__PASSAGE SHOWN__:
□ □ □ □ □ □ □
Call for Papers – 17th Annual Mediterranean Studies Association

The Seventeenth Annual International Congress of the Mediterranean Studies Association will be held on May 28-31, 2014, at the University of Málaga, Spain. Proposals are now being solicited for individual paper presentations, panel discussions, and complete sessions on all subjects related to the Mediterranean region and Mediterranean cultures around the world from all historical periods. Sponsors of the congress include the Mediterranean Studies Association, University of Málaga, Ayuntamiento de Marbella, University of Massachusetts Dartmouth, University of Kansas, Utah State University, and the Institute for Mediterranean Studies, Busan University of Foreign Studies, Korea.

Following optional excursions, the Congress will open with a plenary session and reception on the evening of Wednesday, May 28. Over 150 scholarly papers will be delivered before an international audience of scholars, academics, and experts in a wide range of fields. The official languages of the Congress are English and Spanish. Complete sessions in any Mediterranean language are welcome. A number of special events are being planned for Congress participants that will highlight the unique cultural aspects of Andalusía.
□ □ □ □ □ □ □
__GIVEN PROBLEM 1__:
According to the call for papers, what are the official languages of the Congress?
□ □ □ □ □ □ □
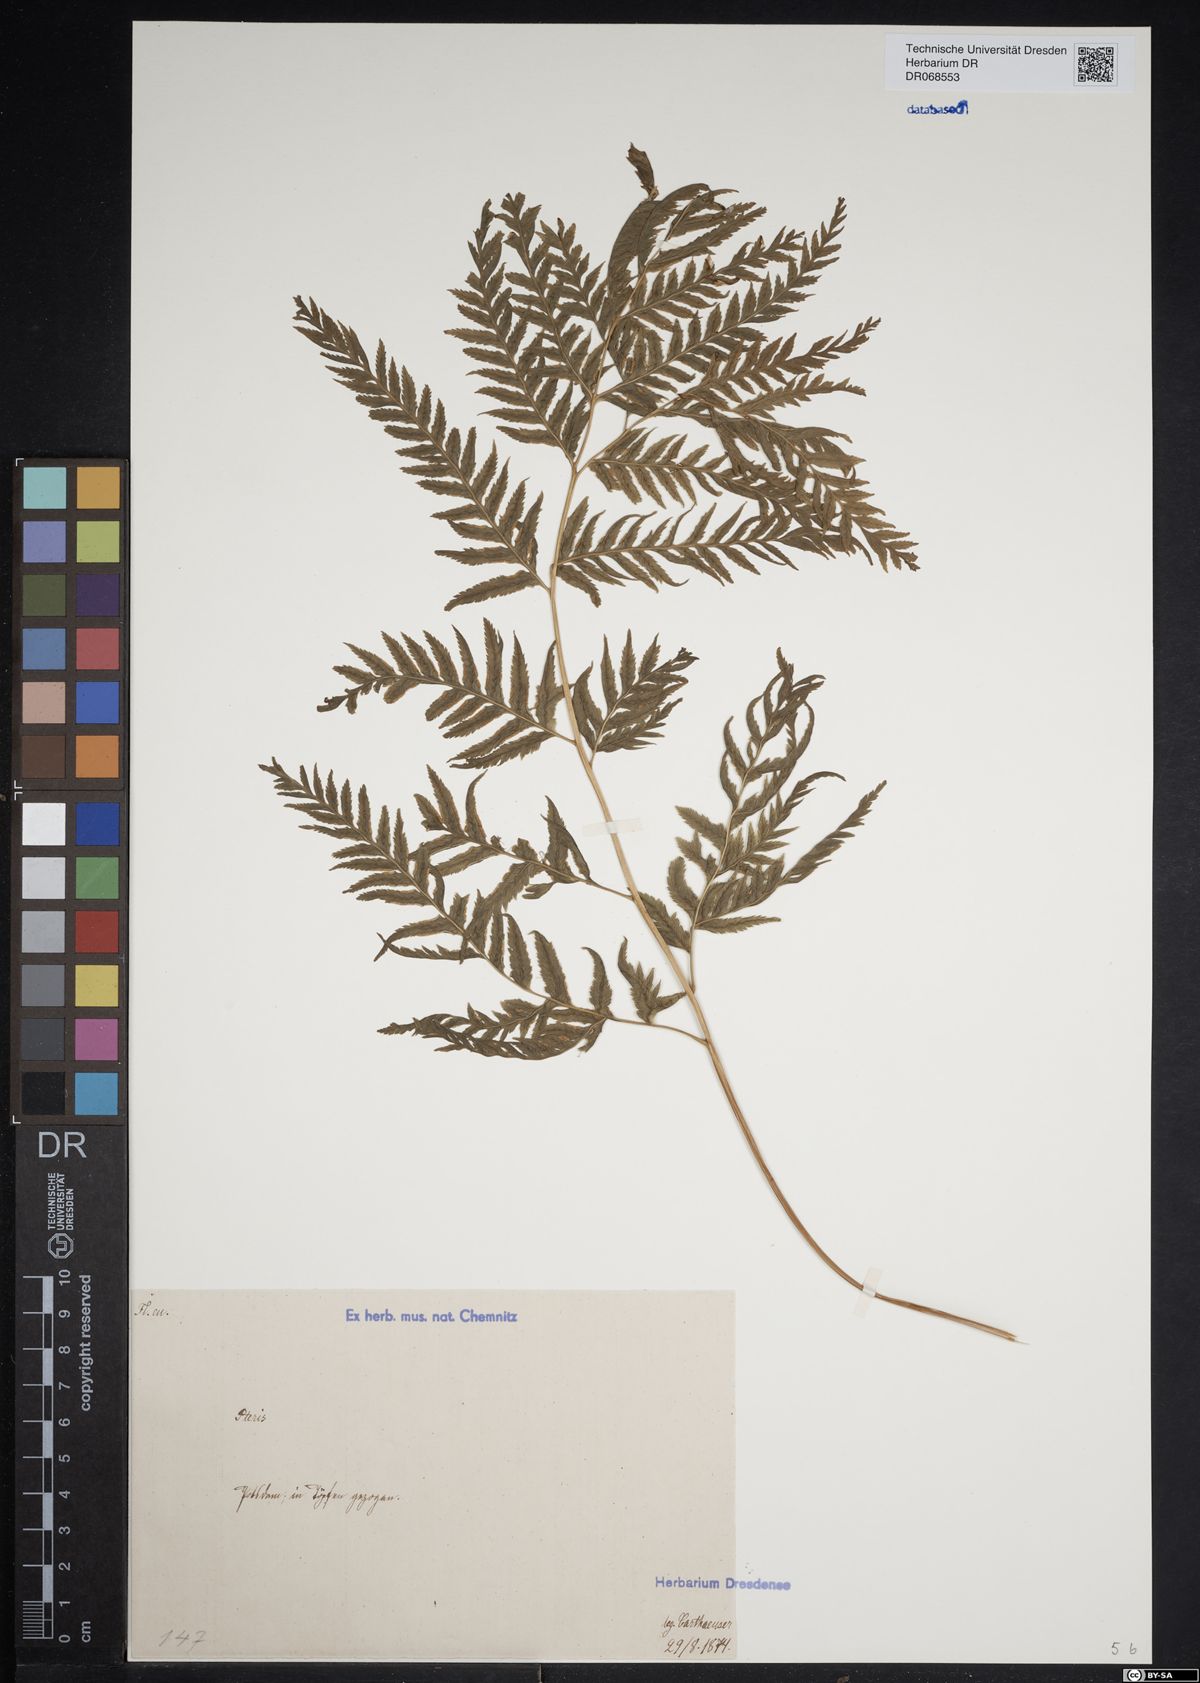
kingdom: Plantae
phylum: Tracheophyta
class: Polypodiopsida
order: Polypodiales
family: Pteridaceae
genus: Pteris
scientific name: Pteris
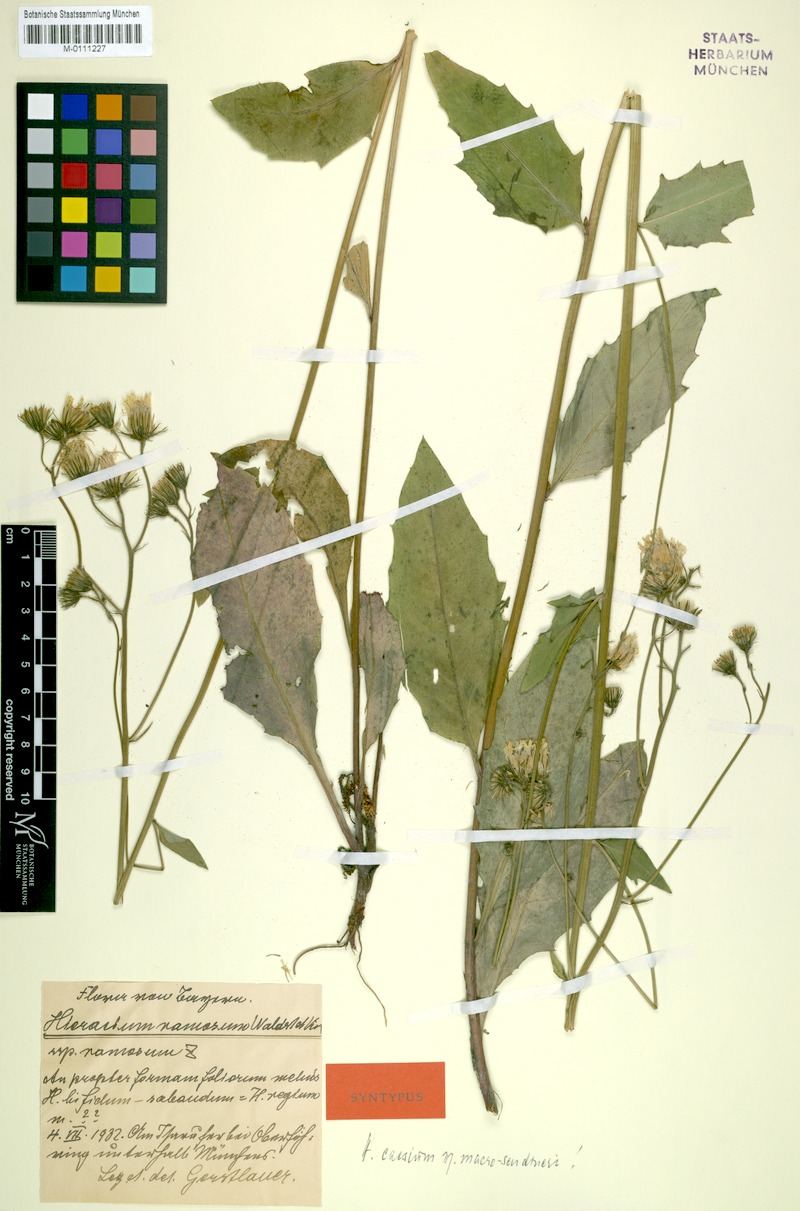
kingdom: Plantae
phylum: Tracheophyta
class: Magnoliopsida
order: Asterales
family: Asteraceae
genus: Hieracium
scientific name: Hieracium caesium
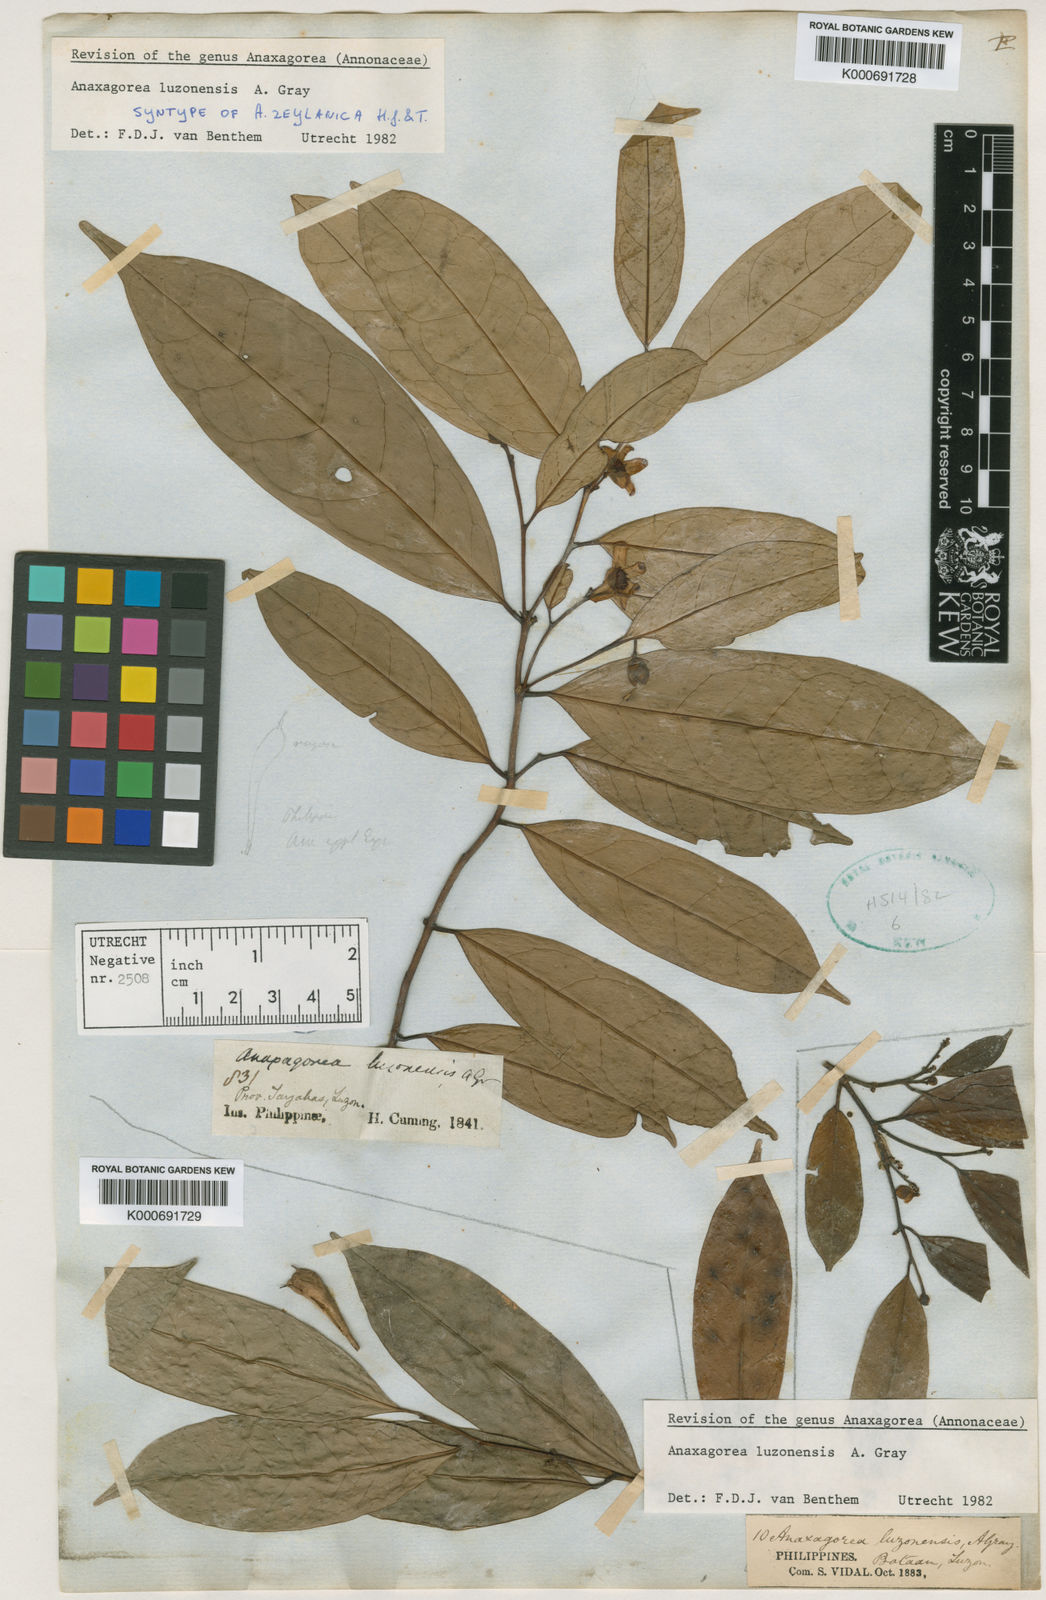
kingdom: Plantae
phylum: Tracheophyta
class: Magnoliopsida
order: Magnoliales
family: Annonaceae
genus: Anaxagorea
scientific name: Anaxagorea luzonensis
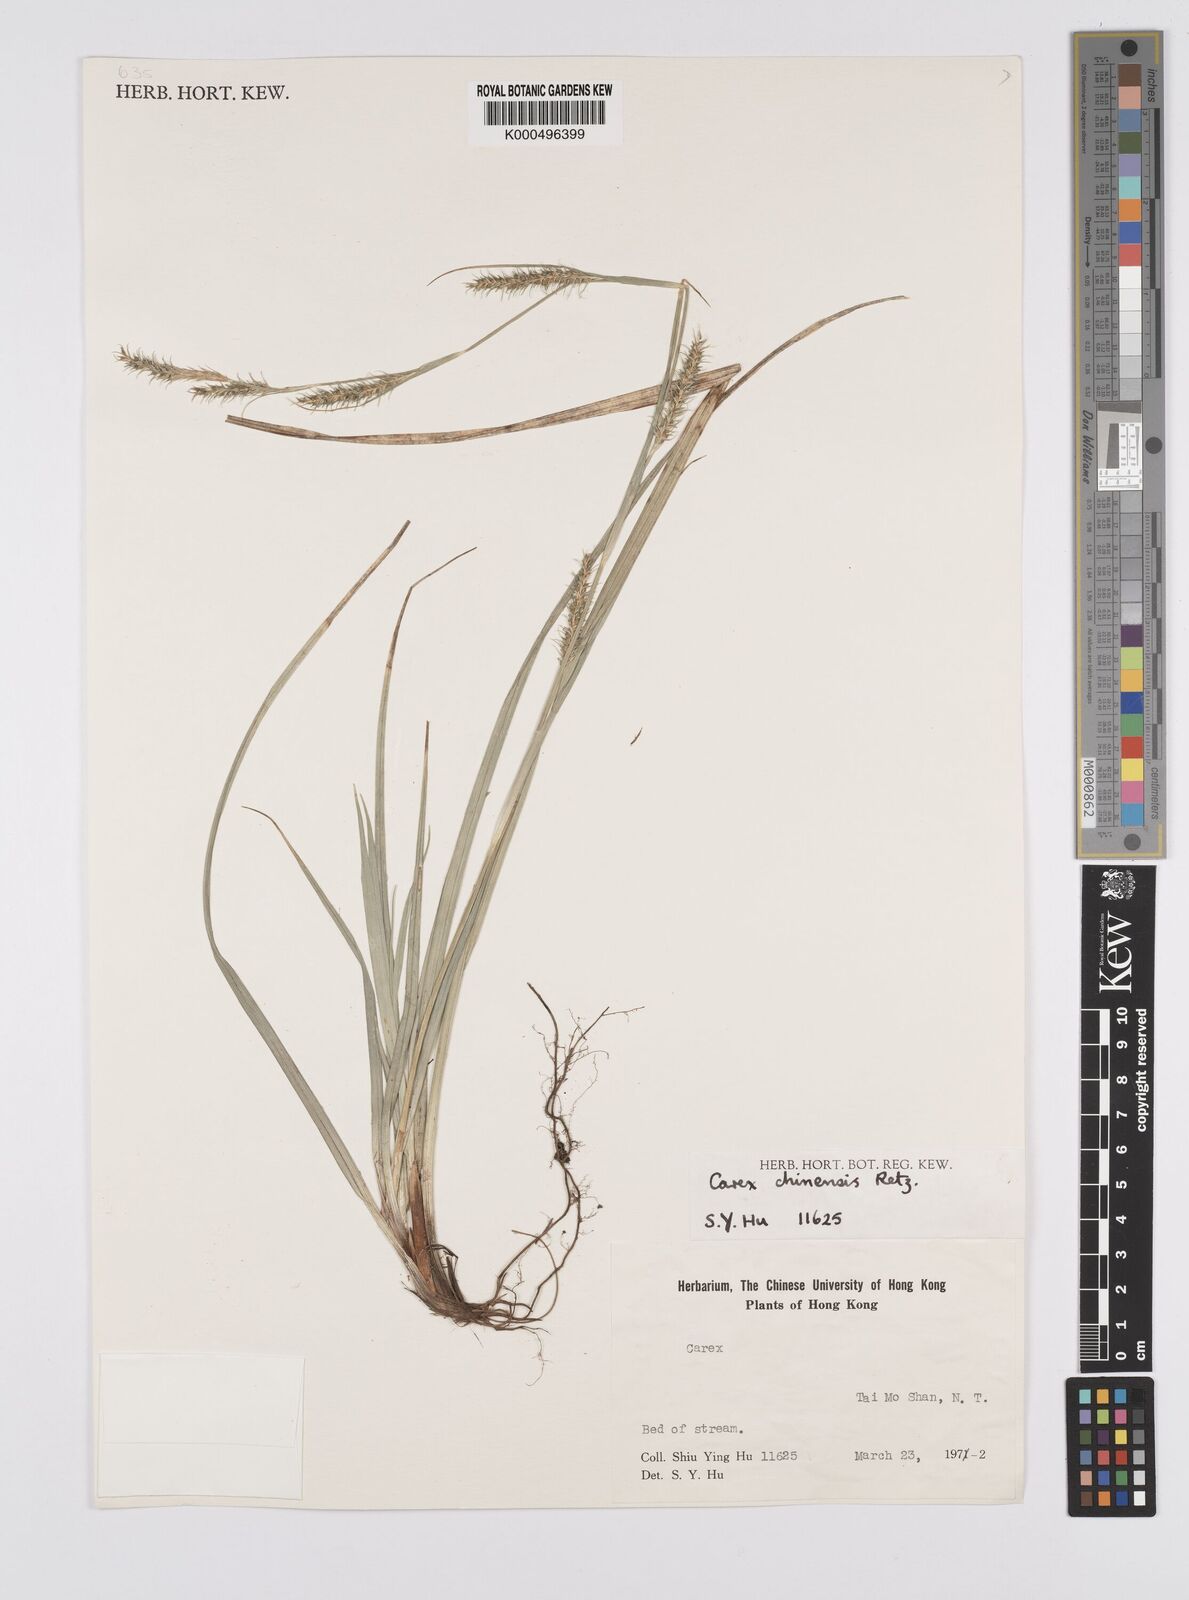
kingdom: Plantae
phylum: Tracheophyta
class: Liliopsida
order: Poales
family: Cyperaceae
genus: Carex
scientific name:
□ □ □ □ □ □ □
__GIVEN PROBLEM 2__:
Please render the rows as a numbered list with blank lines left out. Start at the beginning of the rows and end at the line containing "order: Poales", and omit the pictures.

__OUTPUT 1__:
English and Spanish.

__OUTPUT 2__:
1. kingdom: Plantae
2. phylum: Tracheophyta
3. class: Polypodiopsida
4. order: Polypodiales
5. family: Pteridaceae
6. genus: Pteris
7. scientific name: Pteris
8. kingdom: Plantae
9. phylum: Tracheophyta
10. class: Magnoliopsida
11. order: Asterales
12. family: Asteraceae
13. genus: Hieracium
14. scientific name: Hieracium caesium
15. kingdom: Plantae
16. phylum: Tracheophyta
17. class: Magnoliopsida
18. order: Magnoliales
19. family: Annonaceae
20. genus: Anaxagorea
21. scientific name: Anaxagorea luzonensis
22. kingdom: Plantae
23. phylum: Tracheophyta
24. class: Liliopsida
25. order: Poales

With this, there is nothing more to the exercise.